____ SELECTED EXCERPT

All of us are sharing these days of meltdowns, tough lessons, cranky moods.  Shaping the behavior of little beings who will hopefully grow up to one day be happy, healthy adults.  Delightful days which also contain laughter and so much love it almost hurts. 

And despite this day-after-mother's day hangin', despite being completely exhausted, there's truly nothing better.

Tuesday, May 6, 2014


It's been a week since I first covered the aftermath left in the wake of an EF4 tornado, and my mind won't stop re-playing the images and the stories.

We arrived in the middle of the night.  It was chaos.  The storm hit at dusk, and by sun-up, it was evident that I was standing dead-center in the middle of a disaster zone.  Where we had set up, where our TV trucks and crews would eventually create our 48-hour makeshift base... was in the heart of devastation.  The place where the majority of people died, where the tornado was at it's most powerful when it was on the ground.

I was shaken when I first went on-air at 4:30 a.m. I knew it was horrific, and I knew I wouldn't be off-air for quite awhile, but that's not what I want to write about.

________
____ DATA FOR REVIEW

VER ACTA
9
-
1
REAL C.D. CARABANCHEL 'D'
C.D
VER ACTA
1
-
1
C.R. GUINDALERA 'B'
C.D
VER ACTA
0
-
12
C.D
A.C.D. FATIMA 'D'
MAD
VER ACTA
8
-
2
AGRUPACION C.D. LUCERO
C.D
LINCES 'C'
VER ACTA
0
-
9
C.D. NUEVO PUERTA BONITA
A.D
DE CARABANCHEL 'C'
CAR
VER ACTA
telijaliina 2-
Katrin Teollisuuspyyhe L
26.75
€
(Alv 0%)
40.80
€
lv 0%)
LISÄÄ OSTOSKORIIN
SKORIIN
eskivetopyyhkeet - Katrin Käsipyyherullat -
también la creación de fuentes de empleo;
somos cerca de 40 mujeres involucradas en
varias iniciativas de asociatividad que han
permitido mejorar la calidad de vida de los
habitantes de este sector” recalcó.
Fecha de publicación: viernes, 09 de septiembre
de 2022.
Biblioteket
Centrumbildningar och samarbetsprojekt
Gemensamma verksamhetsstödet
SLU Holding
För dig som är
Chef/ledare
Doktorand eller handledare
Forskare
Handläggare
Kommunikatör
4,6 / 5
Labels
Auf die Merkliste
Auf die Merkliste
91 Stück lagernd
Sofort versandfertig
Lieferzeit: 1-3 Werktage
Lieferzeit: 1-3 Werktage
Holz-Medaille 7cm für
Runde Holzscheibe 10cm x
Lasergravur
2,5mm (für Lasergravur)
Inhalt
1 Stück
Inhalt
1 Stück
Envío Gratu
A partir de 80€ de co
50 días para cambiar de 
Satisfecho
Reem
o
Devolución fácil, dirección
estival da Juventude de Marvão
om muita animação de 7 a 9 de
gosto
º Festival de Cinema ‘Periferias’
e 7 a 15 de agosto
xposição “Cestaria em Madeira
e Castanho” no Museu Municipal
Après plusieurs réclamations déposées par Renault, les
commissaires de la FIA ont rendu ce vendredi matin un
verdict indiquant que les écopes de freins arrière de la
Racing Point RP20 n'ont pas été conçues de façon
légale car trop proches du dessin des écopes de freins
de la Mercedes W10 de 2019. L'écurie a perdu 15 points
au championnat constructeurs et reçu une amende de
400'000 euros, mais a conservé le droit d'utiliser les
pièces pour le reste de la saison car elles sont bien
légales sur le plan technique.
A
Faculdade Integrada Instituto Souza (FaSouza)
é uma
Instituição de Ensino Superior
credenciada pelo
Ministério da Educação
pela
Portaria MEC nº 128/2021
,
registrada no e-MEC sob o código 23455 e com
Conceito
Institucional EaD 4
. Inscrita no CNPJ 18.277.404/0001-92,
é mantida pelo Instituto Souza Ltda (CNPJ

________

__ACTIVITY LIST__.
**1.** In the blog excerpt, what time did the writer first go on-air after the tornado?
**2.** Continue the blog excerpt about covering the tornado, starting right after its last sentence.
The lines above are separate material, not part of the blog excerpt.

__RESULTS__.
**1.** 4:30 a.m.

**2.**
I want to write about the people.  Our precious neighbors in western Pulaski county, Mayflower, Saltillo, Vilonia, El Paso, Center Hill - whose lives were ripped to shreds.

Colten was the first I met.  Don't even remember what I asked during my interview with him.  But he told me he lost everything and fought back tears when he said that a woman died on his land.  She had been in a truck that was blown off the Vilonia Bypass.  

Colten's friend Gray was an angel.  He lost everything in the 2011 tornado, so he never once left Colten's side.  Offered Colten and his family a place to stay, and when Colten was afraid looters may come, Gray stayed with Colten in a truck on property that night.

Then there was a pastor named Wade, who came to clean up and figure out how and where to rebuild the day after he lost it all.  He lost everything in 2011 and thought surely it wouldn't hit him again.  But it did.  He still shared that he was grateful to be alive, and grateful that he and his family were okay.

Then there were the dozens of volunteers who showed up to help.  Just because as they told me "they can."  Generous hearts and helping hands.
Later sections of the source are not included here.